Ojalá me hubiera dicho a mí misma hace muchos años que tener valor es la clave del éxito.
Siempre supe que el problema no se hallaba en la timidez, sino en el daño colateral: la falta de valor, mi mayor defecto.
Nunca fui especialmente valiente y nunca tuve valor para serlo. Por ello, nunca pude levantar la mirada hacia las cosas bonitas que se presentaban en mi vida, o dedicarme en cuerpo y alma, cada segundo, a aquello que tanto he amado, porque de alguna u otra forma había que arriesgar y eso siempre me ha dado miedo.

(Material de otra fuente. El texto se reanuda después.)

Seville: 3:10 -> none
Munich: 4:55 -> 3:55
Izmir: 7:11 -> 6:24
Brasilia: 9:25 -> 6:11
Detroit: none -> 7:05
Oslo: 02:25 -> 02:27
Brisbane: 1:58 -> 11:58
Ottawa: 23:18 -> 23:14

Solía justificarme con que podía perder, con que las cosas nunca salen como las planeas o que la estabilidad que da quedarse parado no te la da saltar al vacío. Prefería estar cómoda esperando que todo sucediera (según yo, porque lo que tuviera que pasar, pasaría) y comportarme de una forma extremadamente inmadura, como si tuviera la verdad sobre todo, mientras la verdad siempre se quedaba fuerza de mi alcance por cobarde.
En el fondo, siempre supe que me llevaría el batacazo, que una no puede pretender ser feliz si no siente a cada segundo que quiere comerse el mundo, y podría haber tratado de deshacerme de mi cobardía hace muchos años, pero ni siquiera tuve el valor para intentarlo. Así que, como es evidente, me equivoqué.
Uno de esos errores que te dejan marcada el alma de por vida, de esos que te condenan y de los que ya no escapas. Permití que se alejara de mí, sin ni siquiera luchar, lo más importante que tenía en el momento, aquello que me marcaba el norte como una brújula en la tempestad, que hacia latir mi corazón, incluso cuando pensaba que estaba muerto, que despertaba cada uno de mis sentidos como un huracán. Pero por cobarde, lo vi marchar, paso a paso, muy despacio, como si quisiera que lo retuviera y soñaba mientras millones de formas de pararlo, de hacerlo volver. Pero no lo hice, porque no tuve ni una pizca de valor, ni siquiera ante lo que más significado tenía para mí.
Creo que ahí entendí que tener valor no era desearlo, no era serlo una vez cada cierto tiempo o conformarse con perder la timidez. No era decirme a mi misma que lo era o fingirlo. No era creer que era inteligente por no serlo o no asumir la realidad.
Un error, el mayor error de mi vida, pero aprendí. Aprendí a tener valor en apenas unos meses, a lanzarme al vacío sin esperar que hubiera nadie abajo, a derribar todo lo que se pusiera en medio, a evolucionar y conocer y nunca dejar de hacerlo, a jugarme el pescuezo por lo que me importa, a defender ante cualquiera cada uno de mis principios, a querer aunque esté prohibido, a protestar tan alto que me oiga el cielo, a demostrar todo el dolor que se puede llegar a sentir, a perder la cabeza por los que amo, a mantener la mirada a otros ojos aún sabiendo que está mal, a confiar en mí y en lo que creo, a alejarme de todo lo incorrecto.
Nunca había sido tan consciente de la cantidad de cosas que me estaba perdiendo, de todas las oportunidades, personas y sueños que estaban al alcance de mi mano y solo tenía que tener valor para vivirlas. El mayor error de mi vida, pero ahora por fin soy valiente.